*YOUR OBJECTIVE*: Although the data below holds other lines too, output only those from the line with "[799,332,859,344] execution ->" up to and including the line with "(762, 445) none", exactly as they appear.

##### AVAILABLE RECORDS #####

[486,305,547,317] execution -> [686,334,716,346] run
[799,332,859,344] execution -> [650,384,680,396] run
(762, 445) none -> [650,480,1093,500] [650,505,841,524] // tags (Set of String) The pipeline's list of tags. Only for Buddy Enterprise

#####
##### AVAILABLE RECORDS #####

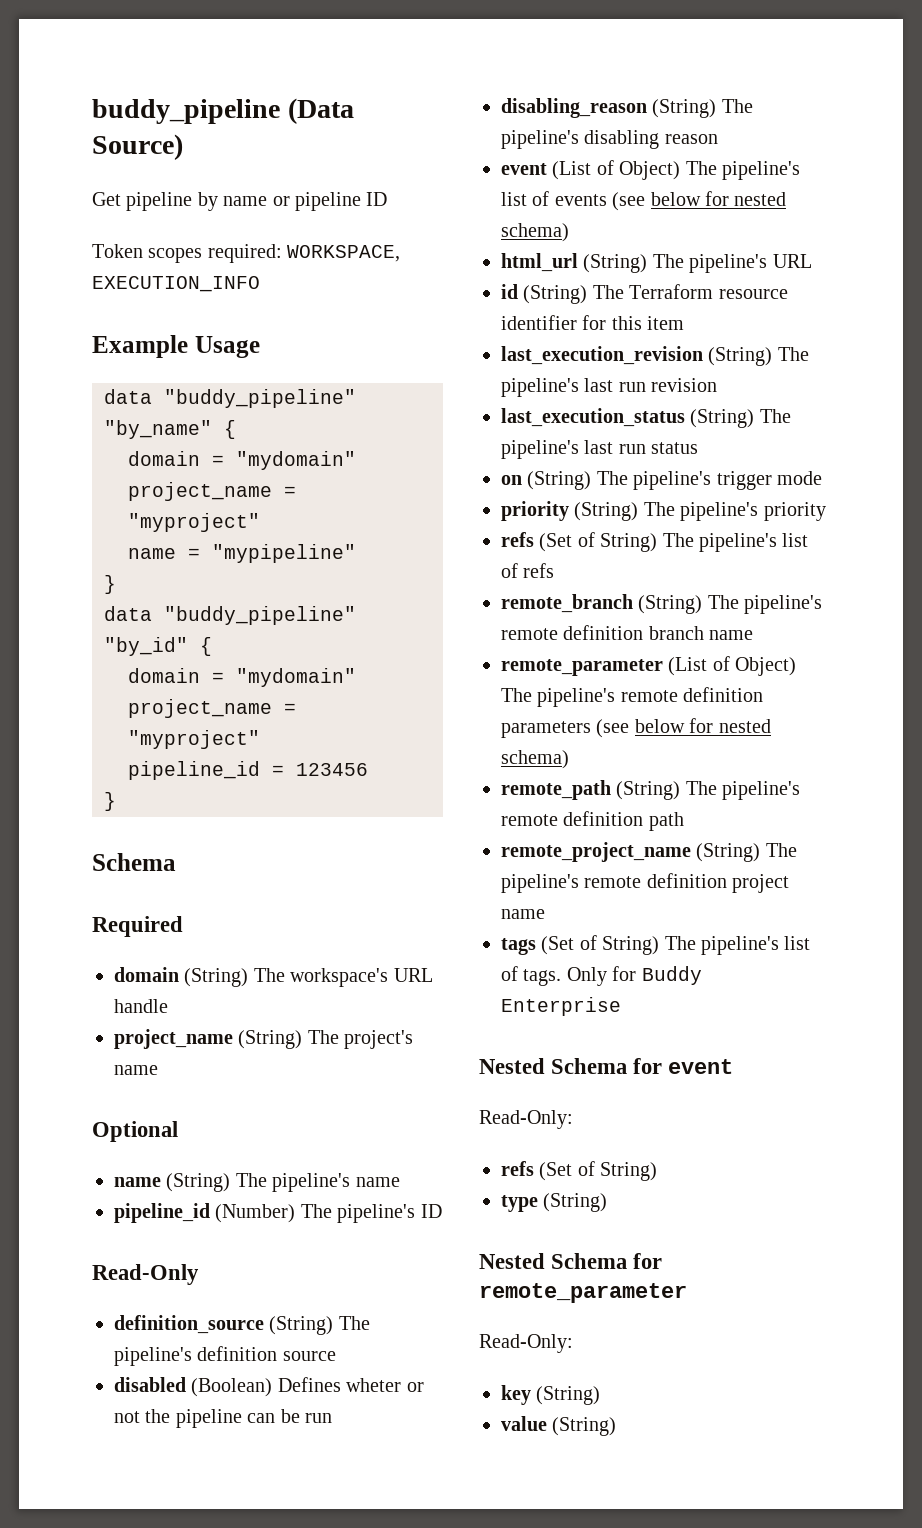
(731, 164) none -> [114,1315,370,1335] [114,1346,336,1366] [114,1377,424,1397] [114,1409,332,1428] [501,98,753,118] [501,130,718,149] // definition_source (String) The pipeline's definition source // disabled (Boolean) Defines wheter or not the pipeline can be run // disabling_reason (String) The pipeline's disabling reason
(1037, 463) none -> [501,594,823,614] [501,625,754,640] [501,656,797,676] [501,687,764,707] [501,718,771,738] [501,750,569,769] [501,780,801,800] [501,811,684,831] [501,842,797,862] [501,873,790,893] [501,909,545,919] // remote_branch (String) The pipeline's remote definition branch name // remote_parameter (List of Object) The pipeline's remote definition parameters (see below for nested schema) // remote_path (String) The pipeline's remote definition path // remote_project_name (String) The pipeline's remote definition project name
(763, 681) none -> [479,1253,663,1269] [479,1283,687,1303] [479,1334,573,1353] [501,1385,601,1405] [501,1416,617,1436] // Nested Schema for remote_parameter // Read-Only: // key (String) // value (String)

#####

*RESPONSE BOX*:
[799,332,859,344] execution -> [650,384,680,396] run
(762, 445) none -> [650,480,1093,500] [650,505,841,524] // tags (Set of String) The pipeline's list of tags. Only for Buddy Enterprise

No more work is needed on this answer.